## Required work
An exact restatement of every record is required.

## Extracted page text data
====
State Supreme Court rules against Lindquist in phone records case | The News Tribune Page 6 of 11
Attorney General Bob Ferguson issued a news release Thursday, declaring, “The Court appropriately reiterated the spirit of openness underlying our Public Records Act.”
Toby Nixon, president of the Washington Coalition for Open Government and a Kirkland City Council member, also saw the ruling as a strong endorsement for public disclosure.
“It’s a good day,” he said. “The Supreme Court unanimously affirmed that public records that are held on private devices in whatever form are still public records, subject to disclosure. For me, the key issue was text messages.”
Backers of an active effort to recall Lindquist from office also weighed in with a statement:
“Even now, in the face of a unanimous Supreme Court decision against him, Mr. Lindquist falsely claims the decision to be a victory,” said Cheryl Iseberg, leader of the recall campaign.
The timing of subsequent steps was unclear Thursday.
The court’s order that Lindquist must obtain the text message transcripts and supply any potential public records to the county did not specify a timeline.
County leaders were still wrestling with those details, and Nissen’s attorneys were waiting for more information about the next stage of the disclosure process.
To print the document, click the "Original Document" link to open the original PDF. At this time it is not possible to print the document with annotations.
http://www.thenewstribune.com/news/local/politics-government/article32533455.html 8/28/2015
====
## Written response
State Supreme Court rules against Lindquist in phone records case | The News Tribune Page 6 of 11
Attorney General Bob Ferguson issued a news release Thursday, declaring, “The Court appropriately reiterated the spirit of openness underlying our Public Records Act.”
Toby Nixon, president of the Washington Coalition for Open Government and a Kirkland City Council member, also saw the ruling as a strong endorsement for public disclosure.
“It’s a good day,” he said. “The Supreme Court unanimously affirmed that public records that are held on private devices in whatever form are still public records, subject to disclosure. For me, the key issue was text messages.”
Backers of an active effort to recall Lindquist from office also weighed in with a statement:
“Even now, in the face of a unanimous Supreme Court decision against him, Mr. Lindquist falsely claims the decision to be a victory,” said Cheryl Iseberg, leader of the recall campaign.
The timing of subsequent steps was unclear Thursday.
The court’s order that Lindquist must obtain the text message transcripts and supply any potential public records to the county did not specify a timeline.
County leaders were still wrestling with those details, and Nissen’s attorneys were waiting for more information about the next stage of the disclosure process.
To print the document, click the "Original Document" link to open the original PDF. At this time it is not possible to print the document with annotations.
http://www.thenewstribune.com/news/local/politics-government/article32533455.html 8/28/2015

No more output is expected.